Cathro’s words in the aftermath cut little ice with an angry Hearts support.

 “We sum it up by saying that we expected to win the game,” he told the official Hearts website. “The result is a simple thing, in that we’re disappointed, because the expectation was to do better. 

“We didn’t start the game particularly well, which gave Peterhead some momentum and some extra energy, but we got ourselves on top. When we’re on top, we need to make better decisions. 

“We also need to respect that we have a number of new players who are still working on building relationships on the park, which takes time.” 

 “It’s disappointing relating to the cup, not the league at this point. We wanted to go top of the table, but we haven’t done that. 

“The demand was always on ourselves to try and win the match on Saturday, but now we know we have to win to go through, so that’s where our focus is.” 

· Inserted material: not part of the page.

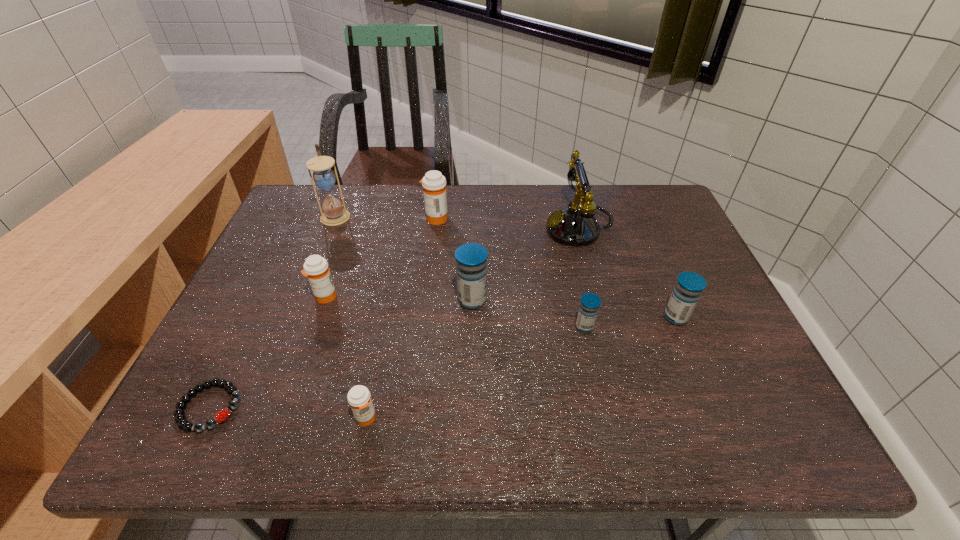
Locate which blue medicine is the closest to the rightmost object. Please provide its 2D coordinates. Your answer should be formatted as a tuple, i.e. [(x, y)], where the tuple contains the x and y coordinates of a point satisfying the conditions above.

[(589, 306)]

Where is `free region that satisfies the following two spatial constraints: 1. on the back side of the black bracelet; 2. on the right side of the leftmost medicine`? Image resolution: width=960 pixels, height=540 pixels. free region that satisfies the following two spatial constraints: 1. on the back side of the black bracelet; 2. on the right side of the leftmost medicine is located at coordinates (263, 297).

Locate an element on the screen. The image size is (960, 540). vacant space that satisfies the following two spatial constraints: 1. on the dial of the rightmost blue medicine; 2. on the right side of the black telephone is located at coordinates (603, 318).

Just over a year ago, Hearts also suffered humiliation when they became the first Scottish club to lose a European tie to Maltese opposition when Birkirkara won 2-1 in a Europa League qualifying tie at Tynecastle. Robbie Neilson received some flak this time last year but the wrath he faced is nothing to the anger currently being directed to the present incumbent of the Head Coach position in Gorgie.  

Those who have lost faith in Cathro point to the fact that, under his tutelage in the last seven months, Hearts have suffered their worst home defeat in 44 years (the 5-0 loss to Celtic in April); needed a replay (and extra-time) to see off Championship side Raith Rovers in the Scottish Cup; lost to another Championship side in the next round; and have won just one Ladbrokes Premiership game away from Tynecastle (at Motherwell) 

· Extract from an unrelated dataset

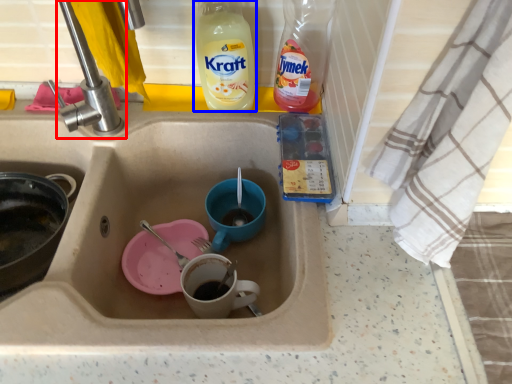
Question: Which object is closer to the camera taking this photo, tap (highlighted by a red box) or drink (highlighted by a blue box)?

Choices:
 (A) tap
 (B) drink

Answer: (A)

Hearts huffed and puffed to a win in the Betfred Cup at Elgin last week and although the performance against East Fife at Tynecastle on Saturday was better, it speaks volumes that Hearts are struggling in a group that includes lower-league opposition and two part-time clubs.

Saturday’s opponents, Dunfermline Athletic, have been in impressive form and presently top the group. Coached by former Hearts favourites Allan Johnston and Sandy Clark, they will need little motivation to add to Hearts woes this weekend. If the Pars do what League Two side Peterhead did there’s a very real possibility Hearts will even miss out on second place in the group and, therefore, qualification to the knock-out stages. 

If this happens the angry voices of an increasingly disgruntled Hearts support will surely get louder.  

Off the pitch, Hearts continue to progress and the new main stand will be the jewel in the Tynecastle crown come the autumn. On the pitch, however, it’s a different story. Yes, Hearts have new players this season and, yes, it can take time to gel. But when this reason is used when the team lose to a group of players, most of whom had been working in their day jobs in the build up to kick-off – some even travelled from Dumfries and Glasgow on the afternoon of the game –  it is just an excuse. 

And, like Hearts performance in the Blue Toon last night, a pretty poor one at that.